Tuesday, June 22, 2010

The path to manipulate data....

One my way to work with twitter data and their annotation, it seems I will have to know quite a bit of atleast some technologies that are used to serialize data, the earlier man used JSON, so I have to peek into JSON stuff in order to get a hang of it.

JSON , is Java Script Object Notation, much like XML its used to seralize objects, in my case he has used it to parse the csv seperated data, in order to generate objects that can be rather decently accessed.

One good advantage of JSON over XML is that JSON is very light weight, in that you essentially avoid the tagging process that goes on with XML, so var v={ "name":"Nikhil","game":["khokho","dharma-guru"] } and var obj=eval(v), instantly creates an object that you can access with member-of "." operator, obj.name would then return my name.

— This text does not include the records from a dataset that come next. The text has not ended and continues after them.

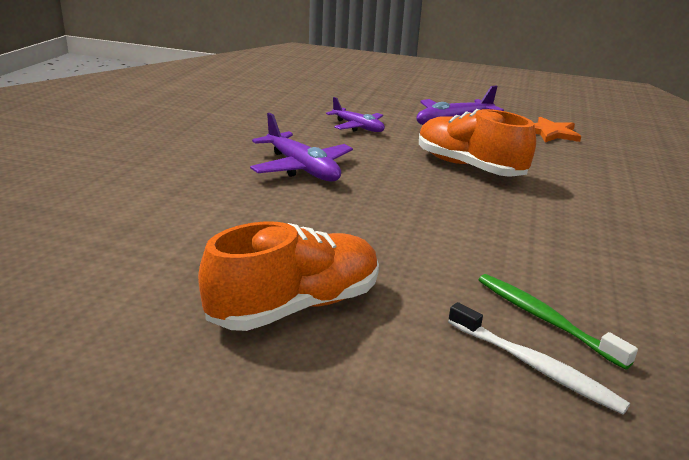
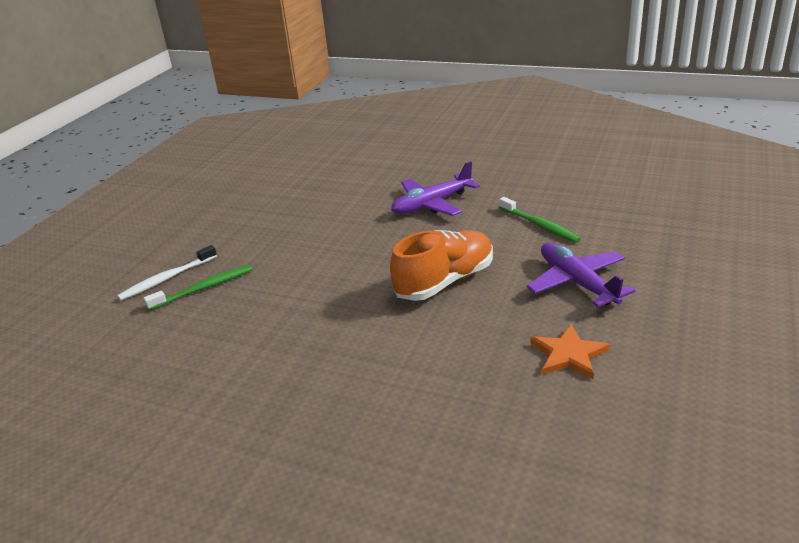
camera: 100 degrees right, 5 degrees up
(295, 306) = (248, 212): orange shoe -> none
(358, 127) = (540, 225): purple plane -> green toothbrush

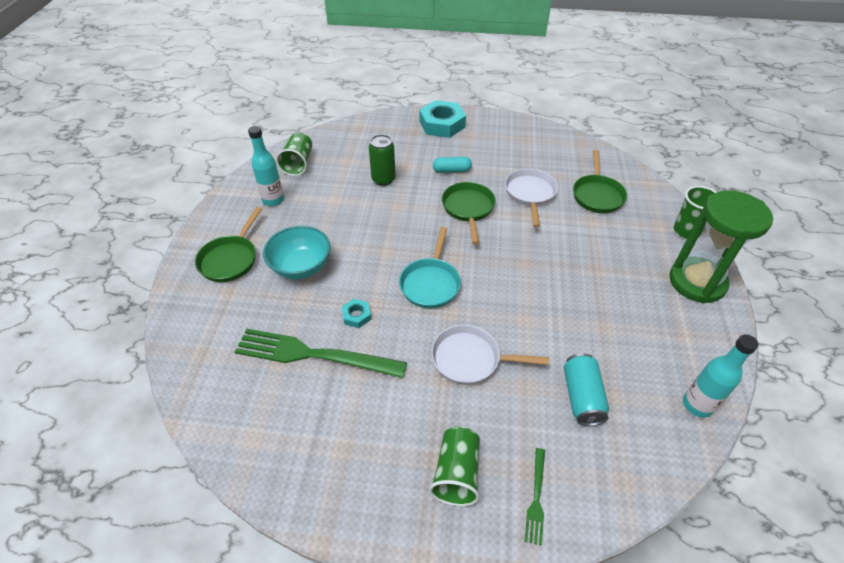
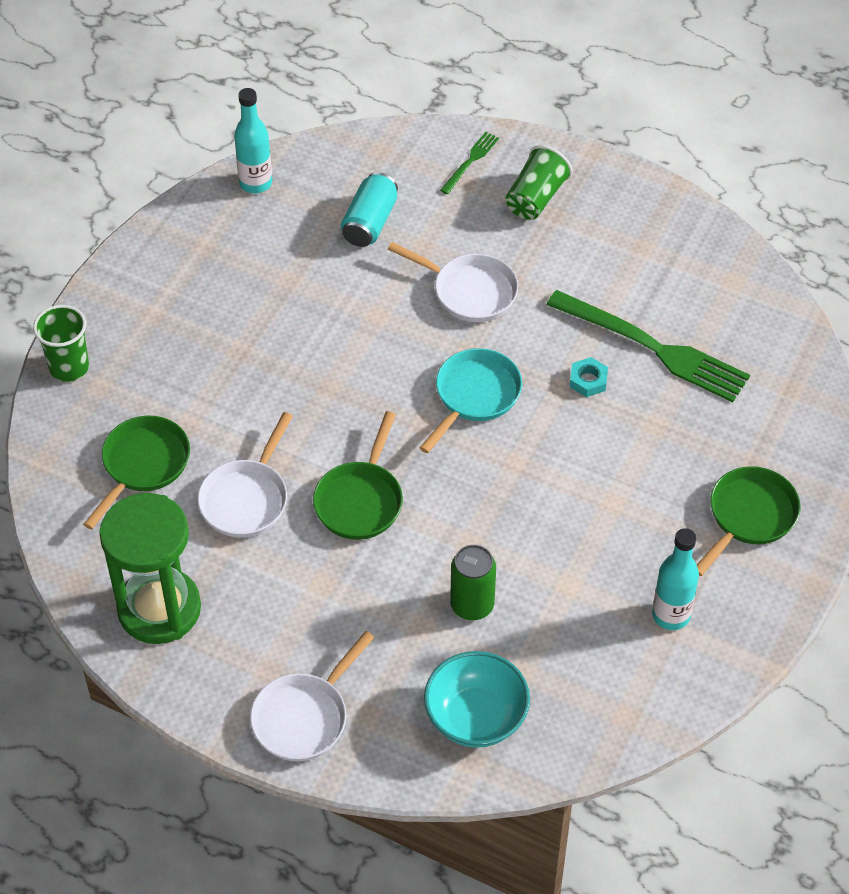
camera: 160 degrees left, 5 degrees up
(298, 163) = (613, 692): green cup -> none
(301, 267) = (647, 473): turquoise bowl -> turquoise bowl (476, 717)
(442, 124) = (304, 717): turquoise nut -> white pan
(452, 170) = (346, 589): turquoise capsule -> none
(697, 282) = (128, 297): green hourglass -> green hourglass (159, 609)

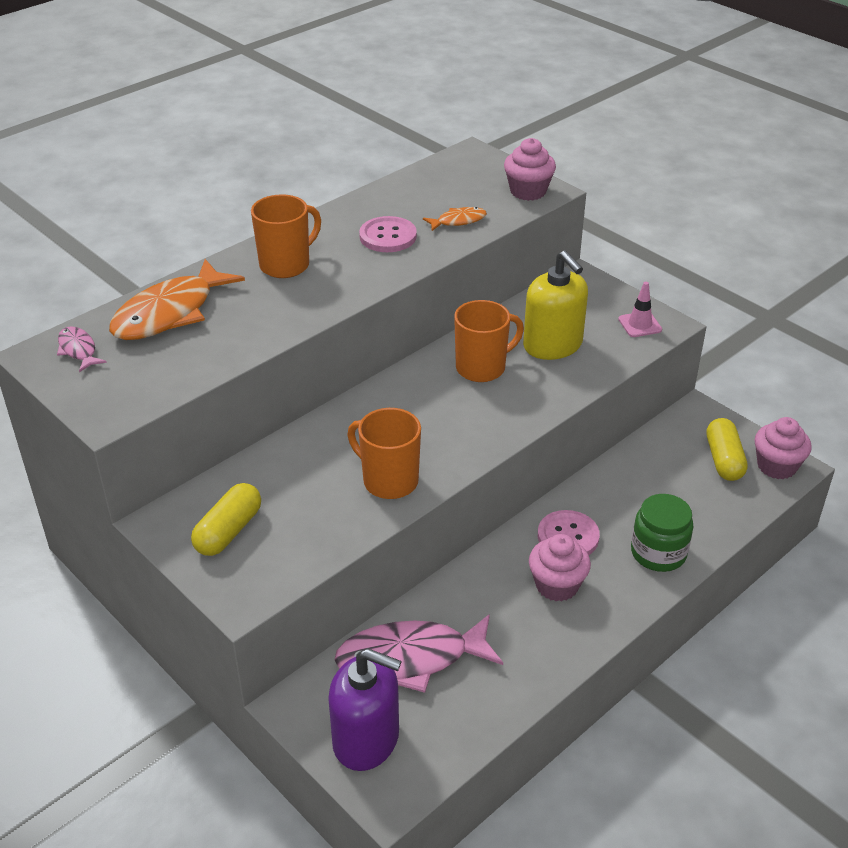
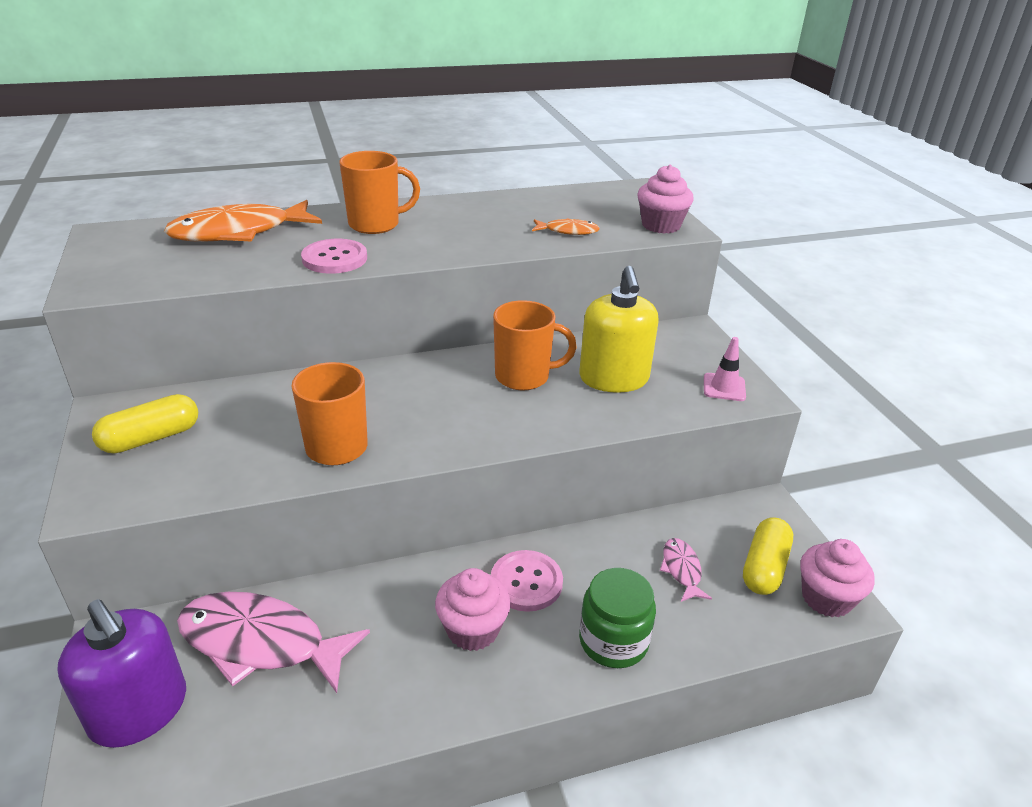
camera: 25 degrees right, 5 degrees down
(78, 350) = (136, 237): pink fish -> pink fish (682, 570)
(388, 236) = (489, 226): pink button -> pink button (334, 258)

A more detailed description of this is found here:
http://msdn.microsoft.com/en-us/library/bb299886.aspx

Sunday, June 6, 2010

Working on Named entity recognizers.

Today onwards I will be working on a named entity recognizer. Its supposed to be stanford ner s/w project trained with twitter data. The twitter data was annotated using mturk and other crowd sourcing entities.Now this annotated data is going to go into the NER system and finally this will give us a NER that recognizes the system names.
This is the goal of the project.